The input begins with a positive integer n in the first line. The following lines contain n test cases. Each test case consists of a single line with two positive integers p and q, such that 1 <= p * q <= 26. This represents a p * q chessboard, where p describes
how many different square numbers 1, . . . , p exist, q describes how many different square letters exist. These are the first q letters of the Latin alphabet: A, . . .
Output

The output for every scenario begins with a line containing "Scenario #i:", where i is the number of the scenario starting at 1. Then print a single line containing the lexicographically first path that visits all squares of the chessboard with knight moves
followed by an empty line. The path should be given on a single line by concatenating the names of the visited squares. Each square name consists of a capital letter followed by a number. 

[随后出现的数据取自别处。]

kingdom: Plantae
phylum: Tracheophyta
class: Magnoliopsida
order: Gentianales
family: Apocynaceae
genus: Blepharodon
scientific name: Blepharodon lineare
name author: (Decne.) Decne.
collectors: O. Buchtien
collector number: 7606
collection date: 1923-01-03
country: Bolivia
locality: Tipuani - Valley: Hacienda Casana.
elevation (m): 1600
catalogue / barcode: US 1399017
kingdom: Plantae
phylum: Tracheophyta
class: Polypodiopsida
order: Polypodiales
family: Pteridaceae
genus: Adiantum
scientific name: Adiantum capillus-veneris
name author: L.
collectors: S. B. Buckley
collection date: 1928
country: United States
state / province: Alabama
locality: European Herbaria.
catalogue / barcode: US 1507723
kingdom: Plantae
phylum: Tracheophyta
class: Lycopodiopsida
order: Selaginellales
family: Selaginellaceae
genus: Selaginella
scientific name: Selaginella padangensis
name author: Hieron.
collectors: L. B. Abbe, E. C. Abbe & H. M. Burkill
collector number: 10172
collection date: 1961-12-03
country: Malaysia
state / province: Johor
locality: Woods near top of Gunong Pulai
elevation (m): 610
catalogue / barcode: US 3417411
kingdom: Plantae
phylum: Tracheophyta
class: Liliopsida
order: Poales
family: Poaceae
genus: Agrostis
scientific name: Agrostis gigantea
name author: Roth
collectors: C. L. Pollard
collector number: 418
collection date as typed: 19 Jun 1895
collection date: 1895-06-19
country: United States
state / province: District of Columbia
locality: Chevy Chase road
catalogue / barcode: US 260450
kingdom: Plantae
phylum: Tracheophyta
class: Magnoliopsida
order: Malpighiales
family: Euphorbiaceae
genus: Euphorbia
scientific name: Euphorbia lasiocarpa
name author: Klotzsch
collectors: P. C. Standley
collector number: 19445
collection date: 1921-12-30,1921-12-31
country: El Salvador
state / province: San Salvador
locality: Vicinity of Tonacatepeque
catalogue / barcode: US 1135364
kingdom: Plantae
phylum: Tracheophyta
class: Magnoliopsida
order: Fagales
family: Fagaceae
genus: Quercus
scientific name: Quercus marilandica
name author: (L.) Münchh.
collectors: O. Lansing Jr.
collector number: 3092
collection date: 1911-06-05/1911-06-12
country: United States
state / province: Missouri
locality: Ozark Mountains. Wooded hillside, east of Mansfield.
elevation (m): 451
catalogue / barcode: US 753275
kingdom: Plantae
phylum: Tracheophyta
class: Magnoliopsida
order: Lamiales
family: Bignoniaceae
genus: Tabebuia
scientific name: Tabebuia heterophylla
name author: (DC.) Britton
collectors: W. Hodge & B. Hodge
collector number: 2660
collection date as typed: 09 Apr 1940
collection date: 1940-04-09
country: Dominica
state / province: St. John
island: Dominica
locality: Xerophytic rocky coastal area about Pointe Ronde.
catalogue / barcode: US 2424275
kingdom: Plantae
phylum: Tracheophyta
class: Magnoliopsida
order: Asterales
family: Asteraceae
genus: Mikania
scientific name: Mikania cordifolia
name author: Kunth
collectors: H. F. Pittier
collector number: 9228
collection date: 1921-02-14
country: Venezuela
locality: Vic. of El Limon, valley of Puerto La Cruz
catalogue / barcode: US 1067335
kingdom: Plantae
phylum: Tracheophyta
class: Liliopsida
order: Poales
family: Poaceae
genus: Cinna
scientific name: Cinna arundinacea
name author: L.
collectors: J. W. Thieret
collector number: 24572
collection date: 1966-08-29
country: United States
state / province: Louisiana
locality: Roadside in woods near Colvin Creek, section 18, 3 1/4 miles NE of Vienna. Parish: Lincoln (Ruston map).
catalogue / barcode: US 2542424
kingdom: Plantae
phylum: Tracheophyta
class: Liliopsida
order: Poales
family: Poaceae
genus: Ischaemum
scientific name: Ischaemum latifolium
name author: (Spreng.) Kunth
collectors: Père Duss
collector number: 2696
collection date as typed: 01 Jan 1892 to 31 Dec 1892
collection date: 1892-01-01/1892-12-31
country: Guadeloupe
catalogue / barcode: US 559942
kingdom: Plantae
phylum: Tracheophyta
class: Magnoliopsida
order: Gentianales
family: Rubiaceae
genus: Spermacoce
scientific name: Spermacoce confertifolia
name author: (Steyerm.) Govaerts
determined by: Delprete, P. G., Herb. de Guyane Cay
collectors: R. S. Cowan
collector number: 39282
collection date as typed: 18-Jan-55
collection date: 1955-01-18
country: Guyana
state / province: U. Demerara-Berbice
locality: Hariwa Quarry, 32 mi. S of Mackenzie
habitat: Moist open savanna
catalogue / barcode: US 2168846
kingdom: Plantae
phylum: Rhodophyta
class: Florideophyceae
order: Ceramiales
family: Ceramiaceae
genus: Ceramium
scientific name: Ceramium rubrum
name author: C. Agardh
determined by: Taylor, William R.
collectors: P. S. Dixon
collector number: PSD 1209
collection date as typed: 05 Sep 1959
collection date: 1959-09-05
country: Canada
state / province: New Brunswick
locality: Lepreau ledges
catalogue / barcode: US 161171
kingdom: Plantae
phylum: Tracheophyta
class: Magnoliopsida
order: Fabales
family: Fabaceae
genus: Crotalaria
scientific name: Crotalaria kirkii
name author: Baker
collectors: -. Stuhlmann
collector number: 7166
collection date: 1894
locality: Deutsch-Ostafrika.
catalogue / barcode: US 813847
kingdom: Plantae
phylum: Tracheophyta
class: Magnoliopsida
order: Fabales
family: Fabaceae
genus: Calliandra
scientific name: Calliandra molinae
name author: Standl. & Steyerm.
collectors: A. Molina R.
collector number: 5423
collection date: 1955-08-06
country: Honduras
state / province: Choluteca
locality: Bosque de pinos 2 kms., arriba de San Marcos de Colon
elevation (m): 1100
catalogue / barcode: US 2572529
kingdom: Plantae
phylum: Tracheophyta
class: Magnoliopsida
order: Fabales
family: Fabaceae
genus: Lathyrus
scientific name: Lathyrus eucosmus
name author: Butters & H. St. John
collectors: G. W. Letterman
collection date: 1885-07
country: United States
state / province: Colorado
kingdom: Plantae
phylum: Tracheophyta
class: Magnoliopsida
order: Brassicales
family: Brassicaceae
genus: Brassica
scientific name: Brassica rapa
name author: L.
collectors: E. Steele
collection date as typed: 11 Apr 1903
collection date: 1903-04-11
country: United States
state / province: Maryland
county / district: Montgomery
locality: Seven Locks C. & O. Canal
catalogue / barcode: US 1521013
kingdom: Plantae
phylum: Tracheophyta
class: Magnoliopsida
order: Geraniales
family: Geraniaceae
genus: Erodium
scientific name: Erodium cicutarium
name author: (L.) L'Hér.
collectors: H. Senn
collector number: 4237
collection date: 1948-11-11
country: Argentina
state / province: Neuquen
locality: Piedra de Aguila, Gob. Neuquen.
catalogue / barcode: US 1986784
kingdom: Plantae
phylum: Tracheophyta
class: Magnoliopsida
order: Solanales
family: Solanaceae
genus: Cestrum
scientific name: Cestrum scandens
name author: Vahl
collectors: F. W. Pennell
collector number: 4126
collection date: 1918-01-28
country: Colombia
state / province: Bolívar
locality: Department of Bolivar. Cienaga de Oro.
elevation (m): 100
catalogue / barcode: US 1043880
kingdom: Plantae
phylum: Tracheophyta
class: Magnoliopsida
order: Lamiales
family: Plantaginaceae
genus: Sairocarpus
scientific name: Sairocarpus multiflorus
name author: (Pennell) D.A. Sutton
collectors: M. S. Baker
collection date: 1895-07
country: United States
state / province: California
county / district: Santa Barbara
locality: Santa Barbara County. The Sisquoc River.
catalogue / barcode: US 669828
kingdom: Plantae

If no such path exist, you should output impossible on a single line.
Sample Input

3
1 1
2 3
4 3

Sample Output

Scenario #1:
A1

Scenario #2:
impossible

Scenario #3:
A1B3C1A2B4C2A3B1C3A4B2C4

Source

TUD Programming Contest 2005, Darmstadt, Germany

ac代码

#include<stdio.h>
#include<string.h>
int v[26][26],x[2*26],y[2*26];
//int dx[4]={0,1,0,-1};
//int dy[4]={1,0,-1,0};
int n,m,w,xx,yy;
void path(int i,int j,int k)
{
switch(k)
{
case 1:
{xx=i-1,yy=j-2;break;}
case 2:
{xx=i+1,yy=j-2;break;}
case 3:
{xx=i-2,yy=j-1;break;}
case 4:
{xx=i+2,yy=j-1;break;}
case 5:
{xx=i-2,yy=j+1;break;}
case 6:
{xx=i+2,yy=j+1;break;}
case 7:
{xx=i-1,yy=j+2;break;}
case 8:
{xx=i+1,yy=j+2;break;}
}
return;
}
void dfs(int i,int j,int c)
{
int k,ii,jj;
if(i<1||i>n)
return;
if(j<1||j>m)
return;
if(v[i][j])
return;
if(w)
return;
v[i][j]=1;
x[c]=i;
y[c]=j;
if(c==n*m)
{
w=1;
return;
}

for(k=1;k<=8;k++)
{
path(i,j,k);
ii=xx;
jj=yy;
dfs(ii,jj,c+1);
}
v[i][j]=0;
}
int main()
{
int t,c=0;
scanf("%d",&t);
while(t--)
{
//int n,m;
int i,j,k;
memset(x,0,sizeof(x));
memset(y,0,sizeof(y));
memset(v,0,sizeof(v));
scanf("%d%d",&n,&m);
w=0;
printf("Scenario #%d:\n",++c);
for(i=1;i<=n;i++)
{
for(j=1;j<=m;j++)
{
dfs(i,j,1);
if(w)
{
for(k=1;k<=n*m;k++)
printf("%c%d",y[k]+'A'-1,x[k]);
printf("\n");
break;
}
}
if(w)
break;
}
if(w==0)
printf("impossible\n");
if(t)
printf("\n");
}
}